Fonds Covid : l’audit de la société civile éclabousse le pouvoir

Le COPIL Citoyen, un mouvement de la société civile gabonaise qui regroupe des personnalités de divers horizons, a publié vendredi à Libreville un rapport d’audit qui éclabousse sérieusement le pouvoir sur sa gestion des fonds collectés par le Gabon dans le cadre de la lutte contre le Covid 19.

Le rapport a été présenté à la Chambre de commerce de Libreville et plusieurs médias ont diffusé en direct sa présentation par Geoffroi Foumboula Lebika Makosso, porte parole du COPIL Citoyen.


Dans sa présentation, Geoffroi Foumboula Lebika Makosso a prévenu que l’audit est fondé exclusivement sur les pièces comptables publiées sur le site officiel du ministère gabonais de l’Economie.
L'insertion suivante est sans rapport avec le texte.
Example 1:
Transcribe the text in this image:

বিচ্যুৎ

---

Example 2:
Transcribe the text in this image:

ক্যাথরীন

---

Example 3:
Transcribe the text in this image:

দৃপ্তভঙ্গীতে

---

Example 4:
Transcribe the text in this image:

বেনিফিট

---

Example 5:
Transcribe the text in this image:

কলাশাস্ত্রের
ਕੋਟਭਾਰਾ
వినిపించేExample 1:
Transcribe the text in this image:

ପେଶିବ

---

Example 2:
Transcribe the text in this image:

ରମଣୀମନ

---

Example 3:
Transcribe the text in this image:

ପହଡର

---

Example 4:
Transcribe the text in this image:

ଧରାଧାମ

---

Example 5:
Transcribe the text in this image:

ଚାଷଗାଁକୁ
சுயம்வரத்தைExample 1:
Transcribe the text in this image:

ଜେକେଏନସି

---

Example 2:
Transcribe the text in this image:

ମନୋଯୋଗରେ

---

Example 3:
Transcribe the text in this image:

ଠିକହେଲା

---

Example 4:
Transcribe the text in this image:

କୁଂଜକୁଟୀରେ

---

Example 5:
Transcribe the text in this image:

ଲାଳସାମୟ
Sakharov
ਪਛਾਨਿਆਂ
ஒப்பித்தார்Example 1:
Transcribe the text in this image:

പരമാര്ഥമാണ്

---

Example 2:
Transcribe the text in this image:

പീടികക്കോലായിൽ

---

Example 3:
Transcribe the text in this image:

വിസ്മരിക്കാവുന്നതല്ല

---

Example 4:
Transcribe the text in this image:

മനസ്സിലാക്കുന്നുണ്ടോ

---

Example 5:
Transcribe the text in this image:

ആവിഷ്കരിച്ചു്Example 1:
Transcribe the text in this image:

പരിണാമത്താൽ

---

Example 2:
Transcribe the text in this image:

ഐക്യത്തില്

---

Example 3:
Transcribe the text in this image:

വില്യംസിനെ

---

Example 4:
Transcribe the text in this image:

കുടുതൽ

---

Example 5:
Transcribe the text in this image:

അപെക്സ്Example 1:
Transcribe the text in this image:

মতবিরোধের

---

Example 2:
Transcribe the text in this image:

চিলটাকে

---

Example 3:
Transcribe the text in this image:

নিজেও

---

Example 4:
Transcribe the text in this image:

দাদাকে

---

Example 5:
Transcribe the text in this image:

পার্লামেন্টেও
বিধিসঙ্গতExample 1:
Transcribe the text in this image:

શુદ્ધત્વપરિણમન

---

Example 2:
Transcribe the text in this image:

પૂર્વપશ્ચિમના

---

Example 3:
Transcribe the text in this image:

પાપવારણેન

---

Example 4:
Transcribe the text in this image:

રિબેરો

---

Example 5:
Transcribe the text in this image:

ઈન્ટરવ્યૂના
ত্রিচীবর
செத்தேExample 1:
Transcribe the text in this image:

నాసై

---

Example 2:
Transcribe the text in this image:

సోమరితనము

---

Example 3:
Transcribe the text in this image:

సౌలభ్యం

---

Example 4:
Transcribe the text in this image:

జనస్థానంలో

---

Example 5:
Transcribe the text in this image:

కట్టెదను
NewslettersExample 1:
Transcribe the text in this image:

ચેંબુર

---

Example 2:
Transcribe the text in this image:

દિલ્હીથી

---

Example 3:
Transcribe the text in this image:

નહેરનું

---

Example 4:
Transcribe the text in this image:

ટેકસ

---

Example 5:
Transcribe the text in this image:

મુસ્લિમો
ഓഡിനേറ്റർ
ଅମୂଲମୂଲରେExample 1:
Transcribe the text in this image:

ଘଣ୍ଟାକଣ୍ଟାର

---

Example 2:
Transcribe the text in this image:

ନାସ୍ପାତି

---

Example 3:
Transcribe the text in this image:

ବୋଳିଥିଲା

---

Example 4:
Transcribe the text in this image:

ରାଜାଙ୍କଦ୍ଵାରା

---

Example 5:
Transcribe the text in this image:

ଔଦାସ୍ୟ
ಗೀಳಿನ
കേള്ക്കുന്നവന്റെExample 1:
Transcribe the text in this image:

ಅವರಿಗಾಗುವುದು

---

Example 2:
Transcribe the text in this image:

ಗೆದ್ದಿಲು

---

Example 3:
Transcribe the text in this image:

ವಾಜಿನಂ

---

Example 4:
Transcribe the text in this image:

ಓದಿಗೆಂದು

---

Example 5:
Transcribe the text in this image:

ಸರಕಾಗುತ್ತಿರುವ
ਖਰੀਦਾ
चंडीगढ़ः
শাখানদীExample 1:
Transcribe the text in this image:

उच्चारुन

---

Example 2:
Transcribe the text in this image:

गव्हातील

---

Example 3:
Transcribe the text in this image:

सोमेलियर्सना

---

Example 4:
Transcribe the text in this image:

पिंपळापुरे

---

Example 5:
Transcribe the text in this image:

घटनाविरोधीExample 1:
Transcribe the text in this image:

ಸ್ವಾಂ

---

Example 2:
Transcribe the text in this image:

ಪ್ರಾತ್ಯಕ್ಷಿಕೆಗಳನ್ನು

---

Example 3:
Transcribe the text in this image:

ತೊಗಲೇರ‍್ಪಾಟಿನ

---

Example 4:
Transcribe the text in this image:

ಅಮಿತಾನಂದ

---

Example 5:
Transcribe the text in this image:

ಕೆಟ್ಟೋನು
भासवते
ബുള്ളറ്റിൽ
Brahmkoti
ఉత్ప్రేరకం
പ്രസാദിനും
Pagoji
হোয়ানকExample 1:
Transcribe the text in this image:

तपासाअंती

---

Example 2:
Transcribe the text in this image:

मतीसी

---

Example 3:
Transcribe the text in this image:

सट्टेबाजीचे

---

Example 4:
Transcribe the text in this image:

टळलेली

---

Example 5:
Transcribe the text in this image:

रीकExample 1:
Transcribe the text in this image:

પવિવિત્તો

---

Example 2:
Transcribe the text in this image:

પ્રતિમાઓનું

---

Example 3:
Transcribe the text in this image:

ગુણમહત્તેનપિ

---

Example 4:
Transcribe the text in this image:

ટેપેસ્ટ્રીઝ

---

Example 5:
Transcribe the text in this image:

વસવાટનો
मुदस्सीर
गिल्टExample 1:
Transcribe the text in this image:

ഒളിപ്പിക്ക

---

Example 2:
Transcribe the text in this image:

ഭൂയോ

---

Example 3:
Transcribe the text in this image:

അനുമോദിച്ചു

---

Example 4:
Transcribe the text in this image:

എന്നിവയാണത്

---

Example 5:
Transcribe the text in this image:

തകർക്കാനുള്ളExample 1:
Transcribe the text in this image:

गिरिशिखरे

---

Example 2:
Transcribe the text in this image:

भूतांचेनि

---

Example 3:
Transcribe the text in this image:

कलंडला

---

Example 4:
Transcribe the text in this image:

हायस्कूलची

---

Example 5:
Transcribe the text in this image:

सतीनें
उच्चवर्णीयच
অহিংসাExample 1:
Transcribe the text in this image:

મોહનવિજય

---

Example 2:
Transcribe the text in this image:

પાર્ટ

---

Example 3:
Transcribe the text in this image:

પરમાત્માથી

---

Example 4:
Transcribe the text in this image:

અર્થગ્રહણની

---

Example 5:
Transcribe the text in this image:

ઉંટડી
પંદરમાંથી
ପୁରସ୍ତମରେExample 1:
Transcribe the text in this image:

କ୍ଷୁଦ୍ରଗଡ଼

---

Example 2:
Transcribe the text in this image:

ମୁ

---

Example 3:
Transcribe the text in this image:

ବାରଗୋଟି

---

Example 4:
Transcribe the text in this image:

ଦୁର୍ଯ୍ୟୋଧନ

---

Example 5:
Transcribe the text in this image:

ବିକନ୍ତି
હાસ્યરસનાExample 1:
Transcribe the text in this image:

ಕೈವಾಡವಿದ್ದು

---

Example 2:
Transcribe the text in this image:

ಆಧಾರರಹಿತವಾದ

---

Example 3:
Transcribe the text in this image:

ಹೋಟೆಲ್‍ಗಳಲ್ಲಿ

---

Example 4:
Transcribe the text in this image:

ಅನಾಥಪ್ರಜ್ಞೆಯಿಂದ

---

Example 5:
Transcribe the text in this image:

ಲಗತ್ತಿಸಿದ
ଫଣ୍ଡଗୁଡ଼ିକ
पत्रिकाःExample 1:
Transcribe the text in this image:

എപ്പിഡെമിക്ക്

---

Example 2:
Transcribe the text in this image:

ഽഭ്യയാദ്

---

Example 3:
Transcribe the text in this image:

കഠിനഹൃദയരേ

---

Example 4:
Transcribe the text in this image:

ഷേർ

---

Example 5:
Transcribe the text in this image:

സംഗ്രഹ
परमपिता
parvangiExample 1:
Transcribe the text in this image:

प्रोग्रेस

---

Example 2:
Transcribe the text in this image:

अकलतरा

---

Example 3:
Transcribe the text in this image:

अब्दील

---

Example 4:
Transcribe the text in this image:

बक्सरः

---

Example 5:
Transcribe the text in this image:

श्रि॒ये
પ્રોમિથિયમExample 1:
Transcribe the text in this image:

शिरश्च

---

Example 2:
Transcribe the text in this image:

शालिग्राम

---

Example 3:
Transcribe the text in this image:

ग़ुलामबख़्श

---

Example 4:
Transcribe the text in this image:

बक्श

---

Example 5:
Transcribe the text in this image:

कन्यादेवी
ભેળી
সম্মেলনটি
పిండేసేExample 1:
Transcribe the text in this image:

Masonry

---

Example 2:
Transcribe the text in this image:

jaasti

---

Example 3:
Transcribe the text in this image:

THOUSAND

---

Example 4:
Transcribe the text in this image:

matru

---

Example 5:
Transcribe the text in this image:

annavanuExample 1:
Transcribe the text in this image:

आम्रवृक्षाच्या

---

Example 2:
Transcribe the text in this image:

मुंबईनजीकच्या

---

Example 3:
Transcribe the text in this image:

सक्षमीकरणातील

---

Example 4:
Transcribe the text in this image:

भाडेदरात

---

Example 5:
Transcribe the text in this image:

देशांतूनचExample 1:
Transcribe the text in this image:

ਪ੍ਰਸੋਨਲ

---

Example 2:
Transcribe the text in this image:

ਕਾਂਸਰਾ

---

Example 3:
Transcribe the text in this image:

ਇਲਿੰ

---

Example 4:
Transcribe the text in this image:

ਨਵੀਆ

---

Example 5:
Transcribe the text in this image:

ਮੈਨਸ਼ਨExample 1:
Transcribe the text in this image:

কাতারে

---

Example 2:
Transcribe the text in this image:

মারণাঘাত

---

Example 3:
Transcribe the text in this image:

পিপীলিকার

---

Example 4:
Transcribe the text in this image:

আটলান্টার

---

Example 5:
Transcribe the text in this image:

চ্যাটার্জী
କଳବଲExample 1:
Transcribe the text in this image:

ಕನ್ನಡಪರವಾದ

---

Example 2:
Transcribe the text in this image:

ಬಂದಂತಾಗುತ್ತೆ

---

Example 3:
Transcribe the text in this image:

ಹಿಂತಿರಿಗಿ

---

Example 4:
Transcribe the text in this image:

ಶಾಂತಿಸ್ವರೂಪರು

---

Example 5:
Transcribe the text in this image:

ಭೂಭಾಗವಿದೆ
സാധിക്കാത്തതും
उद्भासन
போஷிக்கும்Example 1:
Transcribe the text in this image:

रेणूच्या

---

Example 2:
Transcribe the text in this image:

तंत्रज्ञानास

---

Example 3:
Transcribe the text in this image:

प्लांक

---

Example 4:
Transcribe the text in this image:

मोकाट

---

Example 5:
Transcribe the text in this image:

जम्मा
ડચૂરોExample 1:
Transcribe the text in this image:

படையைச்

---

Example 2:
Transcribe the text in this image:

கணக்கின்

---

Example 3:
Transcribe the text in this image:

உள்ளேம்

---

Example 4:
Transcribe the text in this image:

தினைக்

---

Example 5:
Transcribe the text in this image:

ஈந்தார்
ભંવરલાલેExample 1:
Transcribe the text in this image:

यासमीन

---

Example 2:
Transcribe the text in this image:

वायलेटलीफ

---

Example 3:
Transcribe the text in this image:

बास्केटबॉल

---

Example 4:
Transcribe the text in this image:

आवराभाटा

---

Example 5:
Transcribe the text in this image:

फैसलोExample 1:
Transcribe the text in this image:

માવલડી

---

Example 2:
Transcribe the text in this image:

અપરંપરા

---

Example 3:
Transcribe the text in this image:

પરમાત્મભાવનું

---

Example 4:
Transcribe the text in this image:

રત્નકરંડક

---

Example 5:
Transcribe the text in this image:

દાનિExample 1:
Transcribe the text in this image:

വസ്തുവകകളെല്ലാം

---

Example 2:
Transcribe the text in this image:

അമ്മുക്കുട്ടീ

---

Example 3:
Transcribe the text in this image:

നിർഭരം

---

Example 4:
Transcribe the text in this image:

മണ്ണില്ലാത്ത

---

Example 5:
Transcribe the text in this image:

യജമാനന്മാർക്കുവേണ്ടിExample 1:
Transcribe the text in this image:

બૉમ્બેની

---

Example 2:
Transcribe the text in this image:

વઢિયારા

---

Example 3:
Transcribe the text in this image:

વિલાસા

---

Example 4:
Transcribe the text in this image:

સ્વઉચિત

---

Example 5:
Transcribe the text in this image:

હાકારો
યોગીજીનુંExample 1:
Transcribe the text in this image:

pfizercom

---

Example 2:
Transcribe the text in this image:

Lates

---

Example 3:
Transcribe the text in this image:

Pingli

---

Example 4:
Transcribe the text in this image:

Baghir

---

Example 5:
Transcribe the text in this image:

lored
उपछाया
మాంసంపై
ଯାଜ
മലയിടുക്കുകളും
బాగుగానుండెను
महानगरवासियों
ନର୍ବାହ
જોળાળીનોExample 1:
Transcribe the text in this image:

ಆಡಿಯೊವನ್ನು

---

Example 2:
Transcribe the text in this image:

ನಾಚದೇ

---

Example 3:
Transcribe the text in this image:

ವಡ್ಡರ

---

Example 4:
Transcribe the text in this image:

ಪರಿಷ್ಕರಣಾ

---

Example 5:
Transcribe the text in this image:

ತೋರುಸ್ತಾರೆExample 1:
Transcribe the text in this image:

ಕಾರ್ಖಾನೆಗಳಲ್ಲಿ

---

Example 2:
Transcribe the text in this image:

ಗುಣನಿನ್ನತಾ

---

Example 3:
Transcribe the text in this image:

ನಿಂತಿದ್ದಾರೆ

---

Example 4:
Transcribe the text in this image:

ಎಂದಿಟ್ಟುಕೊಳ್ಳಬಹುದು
Les auteurs ont extrait de ce site plus de 2 600 factures et ordres de paiement.

L’analyse de ces documents révèle, selon M. Foumboula Lebika Makosso, que le Gabon a mobilisé durant la période auditée 503 milliards de FCFA. Seules les dépenses d’une valeur de 56 milliards de FCFA disposent des justificatifs soit 11% seulement des sommes engrangées par l’Etat pour lutter contre le Cvid.

Sur les 56 milliards de FCFA, l’audit fait ressortir par exemple qu’en 4 mois seulement, les factures payées pour subventionner les sociétés de transport public SOGATRA et Trans’ Urb s’élèvent à plus de 6 milliards de FCFA alors que c’est le chiffre d’affaires annuel de tout le secteur transport au Gabon avant le Covid.

Des factures exorbitantes ont été payées pour construire des cloisons d’isolement dans des hôpitaux et à l’aéroport. Des centaines des respirateurs auraient été réparés ou achetés et mis à disposition des hôpitaux même dans les provinces où il n’en existe pas.

Les auteurs de l’audit sont particulièrement estomaqués par une facture de 5 milliards de FCFA payée pour l’acquisition de 800 000 doses de vaccin contre le Covid le même mois que les chinois ont livré gratuitement 450 000 doses du vaccin sinopharm. Ces 800 000 doses n’ont jamais été livrées nulle part.

Les auditeurs ont noté que les frais de missions ont couté parfois trop cher alors qu’au plus fort de la pandémie l’Etat a fait appel à la solidarité nationale.

Selon le rapport, une personnalité proche du président de la République a passé la commande en Chine des produits et équipements d’une valeur de 20 milliards de FCFA alors que le Gabon dispose des ministères chargées de ces questions sinon d’un comité qui pilotait la lutte contre la pandémie.

Le COPIL Citoyen dit avoir constaté des factures faramineuses de restauration des patients en isolement dont les fournisseurs n’auraient pas été sélectionnés sur la base des appels d’offre ouverts.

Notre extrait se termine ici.